Colombo stopft milans kasse und ballert das genoa in sichere hafen
Sechs Klubs, fünf Leihstationen, ein Aufstieg und jetzt die Befreiung: Lorenzo Colombo ist endlich angekommen – und kostet den FC Genuasatte zehn Millionen Euro. Das ist kein Pizzageld mehr, auch wenn es im Transfer-Business wie Kleingeld klingt.
Der cobra aus vimercate zieht den stecker
Mit sieben Treffern und zwei Assists in 35 Serie-A-Spielen hat der 24-Jährige die Klausel von 5 Toren, 22 Einsätzen und Klassenerhalt übertroffen wie einst Buffon einen Schlagabtausch. Die Entscheidung gegen Cremonese am Montag war das Startsignal: Genua bleibt drin, Colombo bleibt für immer. Die Rossoblù schreiben Milan einen Scheck, der bei den Rot-Schwarzen direkt in die „Sommer-0-8-15-Transferkasse“ wandert – ein Homegrown-Gewinn, sauber verpackt.
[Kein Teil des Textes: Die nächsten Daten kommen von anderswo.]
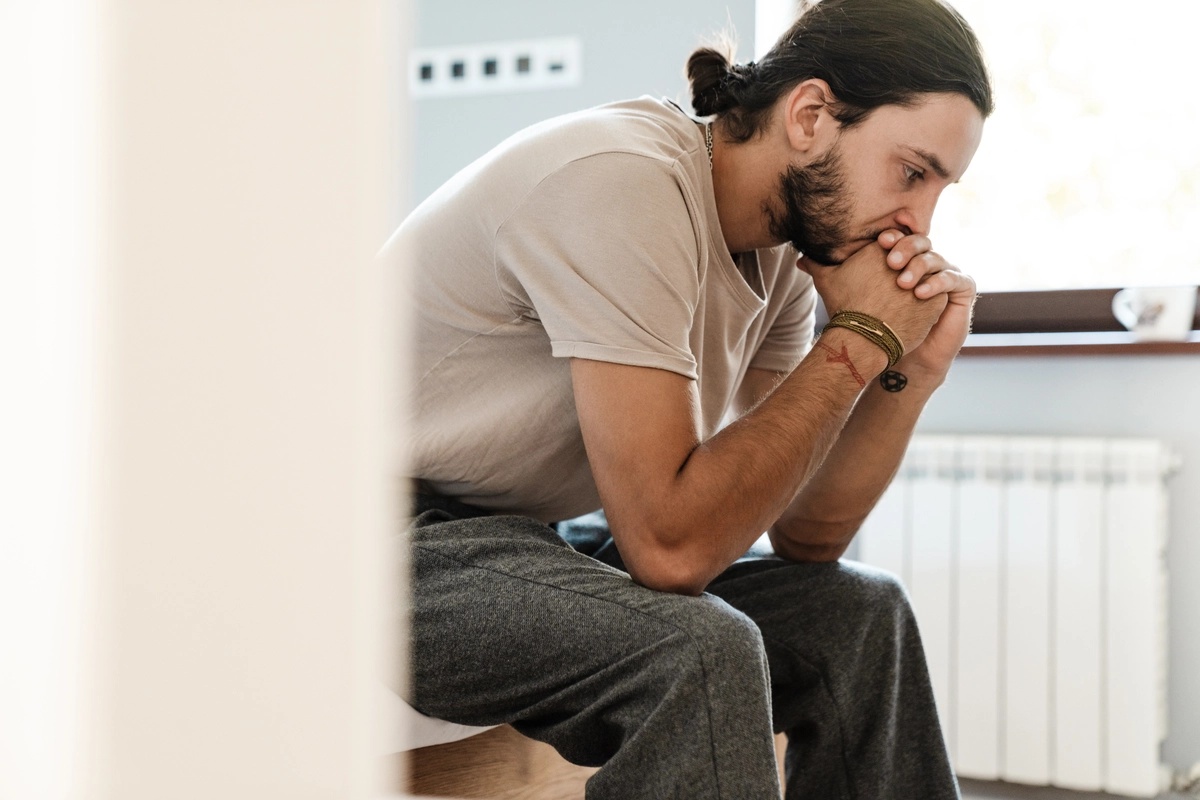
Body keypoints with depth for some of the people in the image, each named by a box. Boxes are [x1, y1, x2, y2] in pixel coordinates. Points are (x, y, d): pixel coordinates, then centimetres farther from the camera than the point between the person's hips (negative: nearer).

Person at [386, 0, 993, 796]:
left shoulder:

Was kaum jemand auf dem Schirm hatte: Seit November läuft die echte Colombo-Show. Daniele De Rossi ersetzte Alberto Gilardino, stellte den Sturm auf den Joker aus der eigenen Jugend um – und prompt donnerte der Angreifer gegen Napoli, gegen seinen Ausbilder Milan im Giuseppe-Meazza und verwandelte den Penalty in Pisa, der den Ligaverbleib einläutete. Drei Monate, vier Schicksalstore. Manch einer twitterte schon „Colombo> Haaland“, wenn auch nur für eine Nacht.

Von der tribüne zum twitter-trend – die milan-bilanz bleibt mager
Dabei war Milan für den Cobra nie mehr als ein Sommermärchen. 2020 durfte er gegen Juve in der Coppa Italia ran, traf in der Europa-League-Quali gegen Bodo/Glimt – und landete trotzdem auf der Leih-Bandwagen-Liste. Cremonese, SPAL, Lecce, Monza, Empoli: immer mit Koffer, nie mit Perspektive. Die Statistik spricht Bände: 16 Jahre Rot-Schwarz, aber nur 90 Minuten in der Startelf. Kein Wunder, dass er nach dem Doublepack gegen Manchester City im US-Sommer-Cup sagte: „Ich will zurückkommen, wenn ich fertig bin.“ Fertig ist er jetzt – nur nicht für Milan.
Im Ligurien-Dress darf er sich endlich kontinuierlich beweisen. Kein Leih-Stempel, keine Rückruf-Klausel, keine „wenn und aber“. Stattdessen ein Vierjahres-Vertrag, Starter-Status und ein Klub, der sich auf ihn verlassen muss. Die zehn Millionen? Für Genua ein Invest in puren Klassenerhalt, für Milan ein Schluck Wasser in der Transfer-Wüste. Beide Seiten gewinnen – nur Colombo gewinnt endlich sich selbst.
Und das Poster von Zlatan Ibrahimović über seinem Bett? Hängt noch immer. „Ibra hat mich ‚Hulk‘ genannt, weil ich nur Gewichte und Tore gesehen habe“, lacht er. Jetzt trägt er Rot-Blau, aber die Muskeln und die Mentalität hat er aus der Zeit im Milan-Labor mitgenommen. Die Tore sind neu – und gehören nur noch Genua.